(Provided passage begins)

# GRCA Nationals in OK



## tippitay (Apr 4, 2009)

I have never attended a GRCA event. The GRCA Nationals are close to me this year and I wondered if someone could share info with me. Is this an event that I could just go to and observe? Or is it too serious for that and mainly just for those competing? Thanks in advance.


----------



## AmbikaGR (Dec 31, 2007)

Most definitely you can go and observe. And you may want to do that over a couple of days as there is so much to see and going on, not to mention the shopping that will be available. 

Here is a link to the schedule as it stands at this time.
http://www.cogrc.org/national/Schedule-Events.htm


----------



## Tahnee GR (Aug 26, 2006)

Even if you are not competing, it is fun to observe and of course, SHOP! There are usually a lot of vendors with golden-specific wares at a National. Kathy Hagerman is a wonderful artist, and she has always been at any National I have attended. There is jewelry, purses sometimes, and the list just goes on an on.

(Provided passage ends)
(Excerpted data begins)

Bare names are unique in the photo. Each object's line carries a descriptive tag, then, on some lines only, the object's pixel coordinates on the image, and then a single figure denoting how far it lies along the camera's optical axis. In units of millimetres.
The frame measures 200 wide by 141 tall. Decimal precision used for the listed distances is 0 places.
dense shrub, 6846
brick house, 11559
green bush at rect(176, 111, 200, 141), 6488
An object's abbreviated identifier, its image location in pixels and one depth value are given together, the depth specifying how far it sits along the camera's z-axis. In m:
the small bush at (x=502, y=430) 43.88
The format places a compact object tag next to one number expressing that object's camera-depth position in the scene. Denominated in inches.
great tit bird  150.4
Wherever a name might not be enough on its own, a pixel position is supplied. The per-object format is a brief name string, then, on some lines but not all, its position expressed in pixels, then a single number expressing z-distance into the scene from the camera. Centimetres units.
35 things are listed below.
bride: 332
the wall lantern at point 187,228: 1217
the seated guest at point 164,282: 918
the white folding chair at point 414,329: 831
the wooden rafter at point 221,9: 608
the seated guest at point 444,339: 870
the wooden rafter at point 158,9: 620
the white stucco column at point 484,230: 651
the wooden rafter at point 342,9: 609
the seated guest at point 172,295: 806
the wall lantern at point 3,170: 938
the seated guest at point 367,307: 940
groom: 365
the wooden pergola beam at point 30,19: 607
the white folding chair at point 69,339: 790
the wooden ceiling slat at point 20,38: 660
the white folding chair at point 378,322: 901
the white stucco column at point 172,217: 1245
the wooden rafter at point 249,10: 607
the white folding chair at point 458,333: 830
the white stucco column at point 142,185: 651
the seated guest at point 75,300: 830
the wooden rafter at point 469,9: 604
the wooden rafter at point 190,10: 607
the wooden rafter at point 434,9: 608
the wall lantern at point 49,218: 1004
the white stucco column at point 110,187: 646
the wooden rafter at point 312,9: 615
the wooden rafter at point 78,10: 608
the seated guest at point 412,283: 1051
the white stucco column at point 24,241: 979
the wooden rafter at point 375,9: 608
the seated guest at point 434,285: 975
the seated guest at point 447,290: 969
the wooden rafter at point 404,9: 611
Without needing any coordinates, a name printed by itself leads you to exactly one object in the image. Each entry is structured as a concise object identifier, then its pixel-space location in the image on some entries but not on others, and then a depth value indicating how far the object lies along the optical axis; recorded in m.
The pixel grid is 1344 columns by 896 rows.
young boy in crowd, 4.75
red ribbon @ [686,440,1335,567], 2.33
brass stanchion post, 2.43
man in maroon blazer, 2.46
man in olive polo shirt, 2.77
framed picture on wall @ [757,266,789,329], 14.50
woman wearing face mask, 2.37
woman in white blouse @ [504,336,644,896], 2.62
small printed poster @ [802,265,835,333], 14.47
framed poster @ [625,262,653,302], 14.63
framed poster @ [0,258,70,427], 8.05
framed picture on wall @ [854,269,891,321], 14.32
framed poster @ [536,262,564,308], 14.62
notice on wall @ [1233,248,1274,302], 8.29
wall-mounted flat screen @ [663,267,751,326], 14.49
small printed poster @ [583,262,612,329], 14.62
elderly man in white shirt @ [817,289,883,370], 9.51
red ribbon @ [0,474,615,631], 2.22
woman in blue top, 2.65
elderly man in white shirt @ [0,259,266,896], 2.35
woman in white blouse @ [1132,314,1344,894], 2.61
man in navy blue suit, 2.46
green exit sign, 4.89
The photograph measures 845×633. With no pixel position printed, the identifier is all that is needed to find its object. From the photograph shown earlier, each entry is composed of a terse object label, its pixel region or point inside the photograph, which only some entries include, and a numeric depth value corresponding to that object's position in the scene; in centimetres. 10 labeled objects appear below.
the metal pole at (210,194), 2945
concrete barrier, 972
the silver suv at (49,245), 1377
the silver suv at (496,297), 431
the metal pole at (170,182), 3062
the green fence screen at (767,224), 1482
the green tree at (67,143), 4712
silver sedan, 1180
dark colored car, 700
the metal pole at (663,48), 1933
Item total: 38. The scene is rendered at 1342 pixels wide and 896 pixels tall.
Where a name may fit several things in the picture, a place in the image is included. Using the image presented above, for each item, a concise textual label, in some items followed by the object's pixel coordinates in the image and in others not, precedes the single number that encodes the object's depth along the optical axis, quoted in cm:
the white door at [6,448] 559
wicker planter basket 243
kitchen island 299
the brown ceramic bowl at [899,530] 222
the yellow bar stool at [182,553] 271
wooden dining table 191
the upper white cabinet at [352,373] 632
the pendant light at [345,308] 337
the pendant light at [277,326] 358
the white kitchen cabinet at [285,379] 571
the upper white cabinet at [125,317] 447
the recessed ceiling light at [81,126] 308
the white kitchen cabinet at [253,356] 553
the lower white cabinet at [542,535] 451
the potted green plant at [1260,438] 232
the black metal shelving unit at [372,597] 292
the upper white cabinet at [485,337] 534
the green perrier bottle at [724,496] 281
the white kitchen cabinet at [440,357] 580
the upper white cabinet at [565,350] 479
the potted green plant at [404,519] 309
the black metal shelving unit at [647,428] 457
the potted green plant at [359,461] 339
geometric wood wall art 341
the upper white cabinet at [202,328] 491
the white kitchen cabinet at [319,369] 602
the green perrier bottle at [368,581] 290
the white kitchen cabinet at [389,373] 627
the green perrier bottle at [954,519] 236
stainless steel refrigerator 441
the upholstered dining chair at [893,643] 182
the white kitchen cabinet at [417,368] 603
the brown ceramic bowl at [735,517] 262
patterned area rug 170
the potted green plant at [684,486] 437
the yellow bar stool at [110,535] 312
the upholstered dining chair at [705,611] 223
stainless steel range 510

(Excerpted data ends)

Your objective:
In the GRCA Nationals thread, which artist does one poster say has been at every National that poster attended?

Result of this exercise:
Kathy Hagerman